We definitely dress on the nicer side of the spectrum when it comes to casual Southern California.
This is because our ideal weddings are traditional, classic, and refined events that are usually on the conservative end of the dress code. It's not unusual for our couples to come from the east coast where they're accustomed to nicer dress.
So Jeff wears a black suit and a white colored shirt plus a bow tie to weddings in churches and ballrooms, and then he wears a grey suit with a colorful bow tie to garden or outdoor weddings.
I wear a business professional tailored black dress with a knee length skirt with my hair pulled back in a cute bun.
In no way am I asking photographers and videographers to dress this nice.
All of us shoot different types of weddings with different types of clientele.
I am asking, however, that you simply fit in with the dress code of the wedding - and to err on the nicer side of things.
Ask your couple what the attire will be for the wedding, and then make sure you fit the bill so you aren't over- or under-dressed.
What do I think is appropriate?
Tailored slacks, a tucked-in ironed collared shirt, and dress shoes are perfect for most male videographers and photographers, and business professional slacks, blouses, dresses (be modest), and flats are great for women.
Choose any color combo that you'd like based on your clientele and the weddings that you shoot (you certainly don't have to dress in all black for every type of wedding), but my personal advice is to err on professional, tasteful, and neutral.

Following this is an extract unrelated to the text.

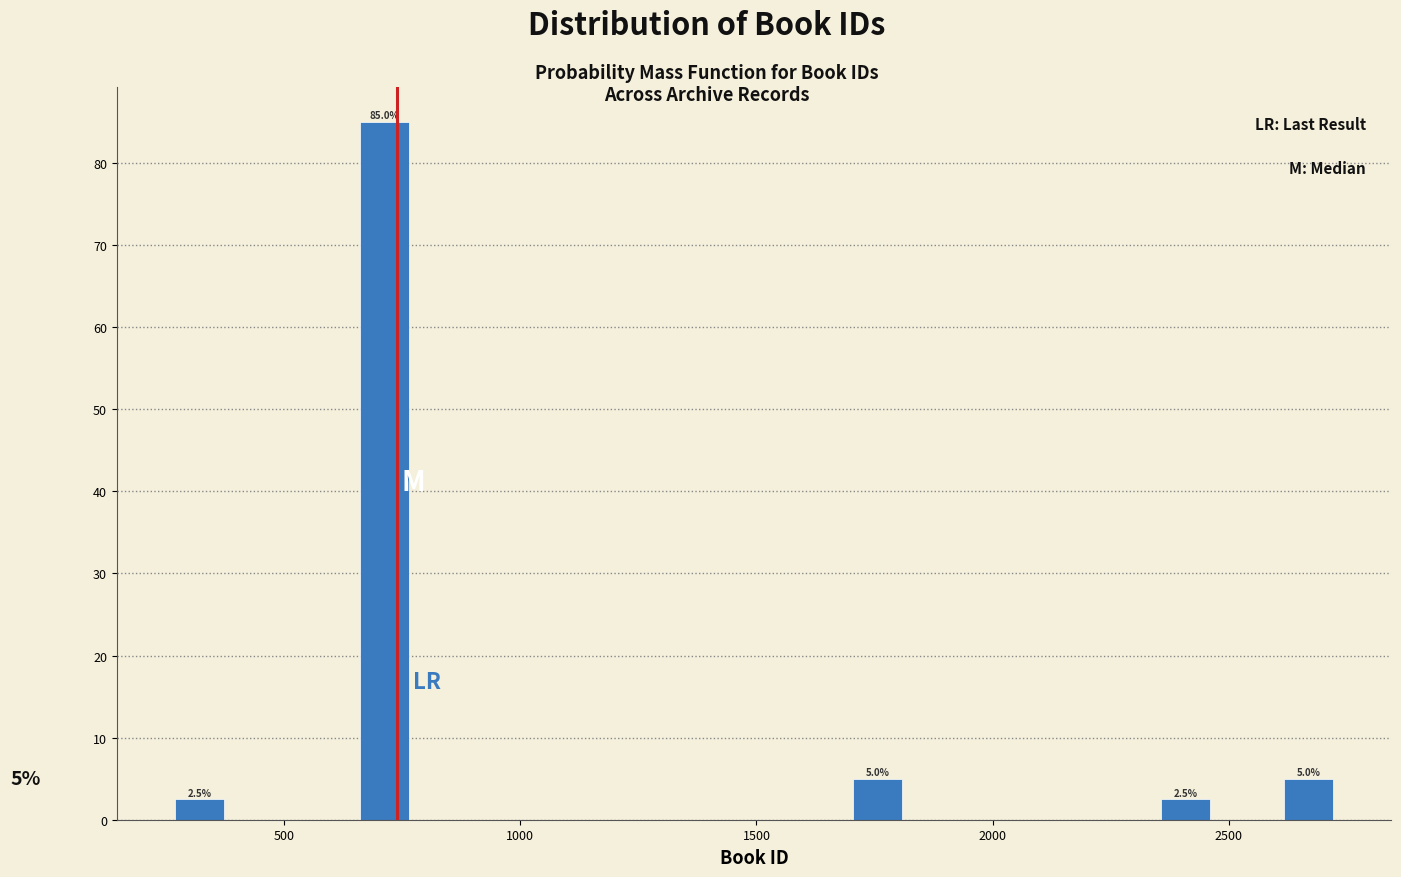

Around what value on the x-axis is the tallest bar? Give the approximate position of its centre, as read against the axis.

700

Yes, you want to build a brand for yourself and you should show your personal style by adding some stylish personal touches (Jeff wears different bow ties and his favorite watches; I wear earrings and rings).
But in my experience, guests generally see you in a more positive light when you are committed to NOT being noticed.
(And I know that a lot of Southern California photographers will probably disagree with me on this one, but I don't think that dark skinny jeans or jeggings are appropriate - ever.)
Am I overreacting?
Am I getting my knickers in a twist over something that doesn't matter?
I've wondered that myself and that's why it's taken me so long to write this post. But it has become shockingly more common over the past year for our clients, fellow vendors, and even random guests to actually take the time to thank us for dressing so nicely and not showing up in casual dress like other photographers or videographers they have seen at weddings.
One of our grooms told us specifically that our outfits made him feel like their wedding was really special to us and not just another event we were working.
A bride said that we made her day feel elegant because her guests saw that they hired top-notch vendors.
I should also mention that it's become increasingly more common for couples to ask me during client meetings what we wear to weddings, so it's becoming a part of the decision making process, too.
This tells me that couples are noticing - more than ever - what we're wearing to weddings, and it's something they REALLY care about.
So again, this is not a global assault on wedding vendors as a whole, and many that Jeff and I work with are truly awesome (and we haven't always been perfect in our dress code manners, either).
But the way that we dress and present ourselves as a team is becoming even more important to our clients.
So if you're not thinking about the way you present yourself at weddings, then please start to consider your wardrobe.
PS My harmony alarms are going INSANE right now. If you could feel my sweaty palms after writing this...
What do you think?
What do you prefer to wear to weddings, or what do you wish others would wear to weddings?
Do you abide by a certain dress code?